Copy out the data in full and exactly, passing over the pictures.

------ DATA PROVIDED

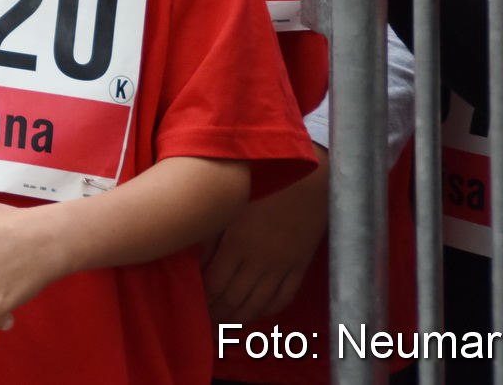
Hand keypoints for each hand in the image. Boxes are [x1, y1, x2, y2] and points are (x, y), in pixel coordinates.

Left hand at [202, 151, 328, 321]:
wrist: (310, 179)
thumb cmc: (264, 183)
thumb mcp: (231, 203)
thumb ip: (211, 232)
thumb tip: (193, 258)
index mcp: (238, 243)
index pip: (214, 284)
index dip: (202, 299)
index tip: (191, 305)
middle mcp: (260, 260)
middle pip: (233, 299)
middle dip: (216, 313)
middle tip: (204, 322)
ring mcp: (282, 266)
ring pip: (257, 304)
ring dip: (238, 317)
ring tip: (224, 323)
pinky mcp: (300, 267)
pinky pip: (283, 298)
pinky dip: (267, 310)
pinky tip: (255, 313)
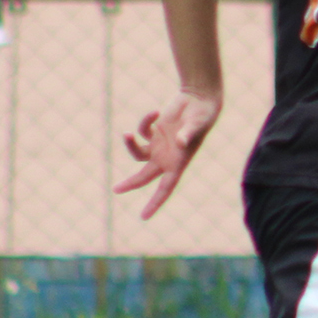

------------

[EXERCISE RESPONSE]
Hand keypoints for each hand in the image. Boxes are [x1, y1, x2, y2] and points are (x, y), in pixel coordinates.

Left hand at [202, 151, 328, 321]:
wrist: (310, 179)
thumb cmc: (264, 183)
thumb mcp: (231, 203)
thumb ip: (211, 232)
thumb tip: (193, 258)
index mcp: (238, 243)
index pip: (214, 284)
index dip: (202, 299)
index tip: (191, 305)
middle mcp: (260, 260)
middle pip: (233, 299)
middle dip: (216, 313)
middle tip: (204, 322)
ring mcp: (282, 266)
ring pip: (257, 304)
ring dip: (238, 317)
ring tip: (224, 323)
pinky mcp: (300, 267)
pinky pip: (283, 298)
pinky dip: (267, 310)
pinky tip: (255, 313)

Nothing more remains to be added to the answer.